-- Dataset section follows --
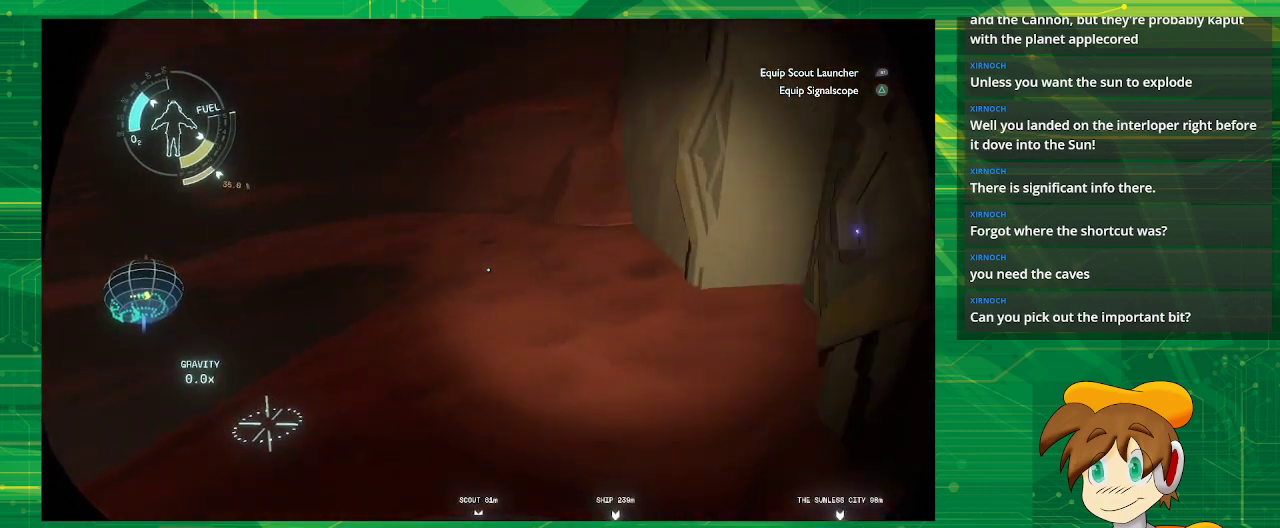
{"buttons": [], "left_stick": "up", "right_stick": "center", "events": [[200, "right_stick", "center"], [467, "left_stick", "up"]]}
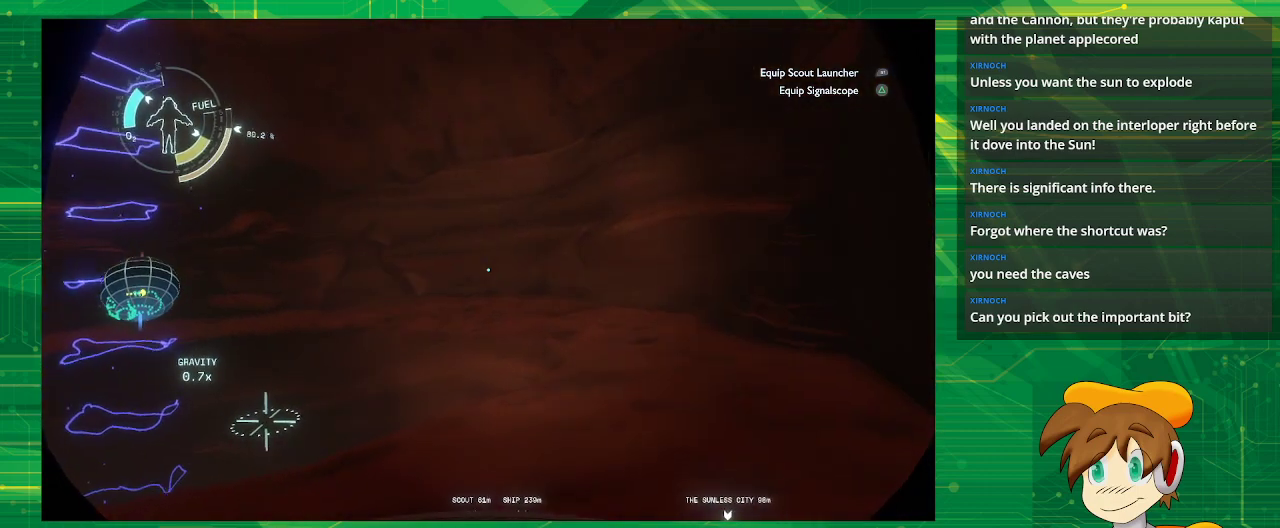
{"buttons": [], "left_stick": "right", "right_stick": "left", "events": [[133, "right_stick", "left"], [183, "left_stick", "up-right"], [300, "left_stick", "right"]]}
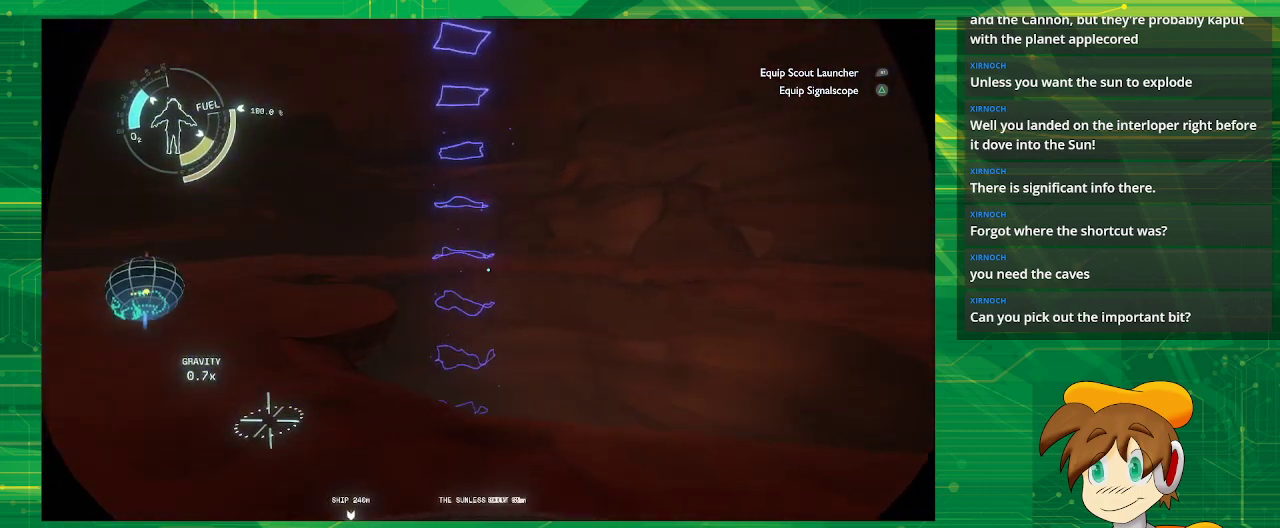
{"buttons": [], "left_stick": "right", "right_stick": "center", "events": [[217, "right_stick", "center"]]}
-- Dataset section concluded --
▶ [Work order]: Copy the listing exactly. Any image in it stays out of the copy.

▶ [Response]:
{"buttons": [], "left_stick": "up", "right_stick": "center", "events": [[200, "right_stick", "center"], [467, "left_stick", "up"]]}
{"buttons": [], "left_stick": "right", "right_stick": "left", "events": [[133, "right_stick", "left"], [183, "left_stick", "up-right"], [300, "left_stick", "right"]]}
{"buttons": [], "left_stick": "right", "right_stick": "center", "events": [[217, "right_stick", "center"]]}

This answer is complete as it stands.